EXCERPTED TEXT:
────────
A monster rally in stocks yesterday is once again giving way to more selling this morning. Wednesday’s move was no doubt impressive, but was missing some of the key ingredients bulls are looking for – namely, leadership in a sector other than utilities and real estate, which trade closely with bonds. And bonds are up, a lot.
Still, even after Jay Powell's emergency cut, Fed funds futures are pricing in two more cuts at the March meeting in a few weeks. So the bond market is rallying after his attempt to signal support for the economy, and the stock market is lower. It’s only been two days, but that means the market is unimpressed with Powell’s move. One conclusion is that investors are so paralyzed by coronavirus fear that the selling won’t stop until the virus does. Another is that the market is viewing monetary support for a viral threat as fitting a square peg into a round hole
Even Powell himself acknowledged this, but did the cut anyway. Now, investors must ask themselves whether the decade-long playbook of reacting to Fed action by buying bonds and buying stocks will be the same this time. So far, it’s looking like just the bonds part. Then there’s a third conclusion, the one bears favor: that the virus is just a means to an end; a way to shake loose investors who have been too complacent for too long, and companies that have been too frivolous; that the decline in the market will finally be the tipping point as financial conditions tighten and expose the cracks in the U.S. economy. Either way, it’s looking like the old playbook isn’t working.
────────
Items stored from a collection:
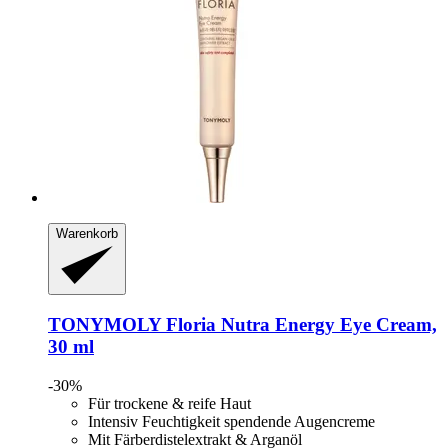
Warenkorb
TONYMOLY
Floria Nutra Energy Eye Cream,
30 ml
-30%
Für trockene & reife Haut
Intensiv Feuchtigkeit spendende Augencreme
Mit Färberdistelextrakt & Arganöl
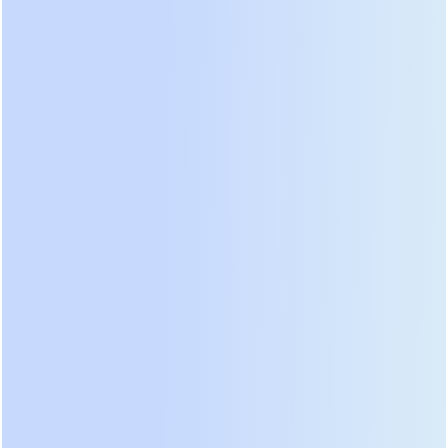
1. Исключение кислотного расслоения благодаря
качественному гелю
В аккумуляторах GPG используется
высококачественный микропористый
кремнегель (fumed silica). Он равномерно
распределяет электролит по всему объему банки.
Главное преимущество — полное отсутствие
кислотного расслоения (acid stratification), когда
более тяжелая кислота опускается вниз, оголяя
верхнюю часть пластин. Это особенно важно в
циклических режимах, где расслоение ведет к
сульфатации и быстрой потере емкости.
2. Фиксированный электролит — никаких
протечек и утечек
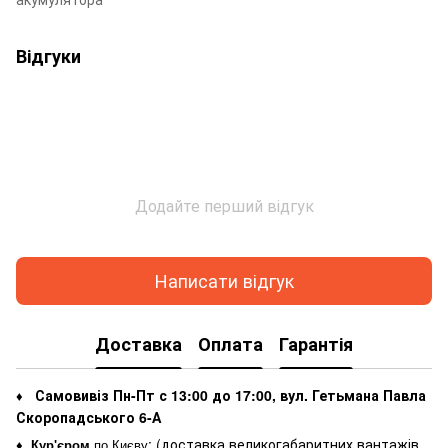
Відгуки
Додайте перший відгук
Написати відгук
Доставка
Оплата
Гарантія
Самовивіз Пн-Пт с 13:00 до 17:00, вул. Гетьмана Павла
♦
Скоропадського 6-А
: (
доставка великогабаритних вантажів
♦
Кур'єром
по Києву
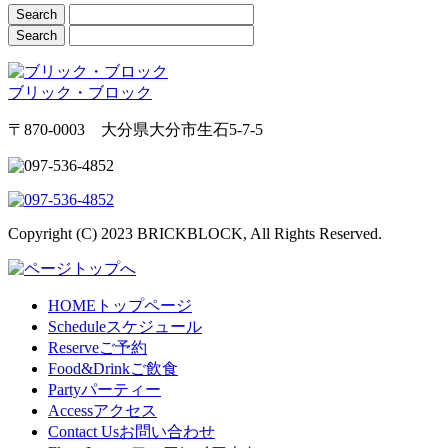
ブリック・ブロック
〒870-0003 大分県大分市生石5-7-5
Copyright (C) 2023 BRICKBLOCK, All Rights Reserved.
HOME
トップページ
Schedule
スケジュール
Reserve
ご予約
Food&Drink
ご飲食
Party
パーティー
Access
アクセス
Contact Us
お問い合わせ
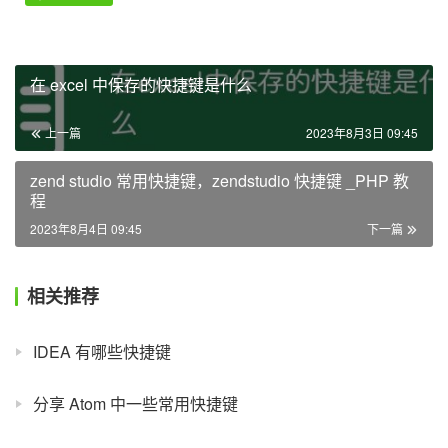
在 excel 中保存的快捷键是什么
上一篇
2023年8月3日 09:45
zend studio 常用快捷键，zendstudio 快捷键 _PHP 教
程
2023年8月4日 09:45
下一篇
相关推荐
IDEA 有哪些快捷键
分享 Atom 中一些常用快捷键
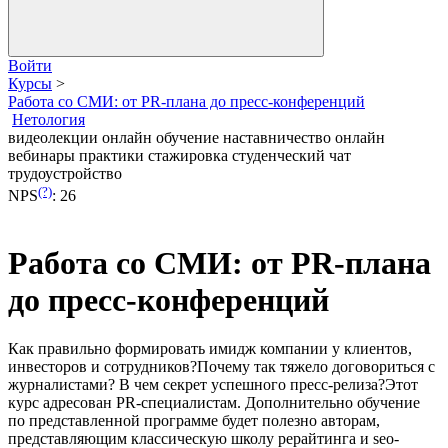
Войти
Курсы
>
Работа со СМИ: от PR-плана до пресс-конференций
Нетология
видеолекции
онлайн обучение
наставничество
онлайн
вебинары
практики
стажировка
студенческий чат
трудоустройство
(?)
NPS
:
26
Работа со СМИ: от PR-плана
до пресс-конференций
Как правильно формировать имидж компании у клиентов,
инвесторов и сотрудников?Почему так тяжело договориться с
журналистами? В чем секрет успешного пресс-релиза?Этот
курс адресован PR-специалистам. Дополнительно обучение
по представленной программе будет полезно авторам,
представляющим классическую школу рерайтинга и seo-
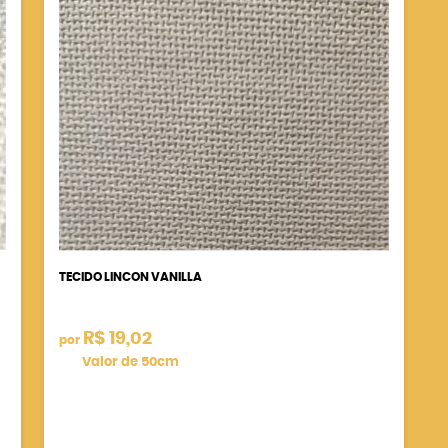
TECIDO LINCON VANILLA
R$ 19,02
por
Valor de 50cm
────────
PROBLEM DESCRIPTION:
Rewrite the market commentary, starting at the words "A monster rally" and stopping after "are up, a lot.", with "utilities" changed to "energy". You won't need the listing for this.

ANSWER BOX:
A monster rally in stocks yesterday is once again giving way to more selling this morning. Wednesday’s move was no doubt impressive, but was missing some of the key ingredients bulls are looking for – namely, leadership in a sector other than energy and real estate, which trade closely with bonds. And bonds are up, a lot.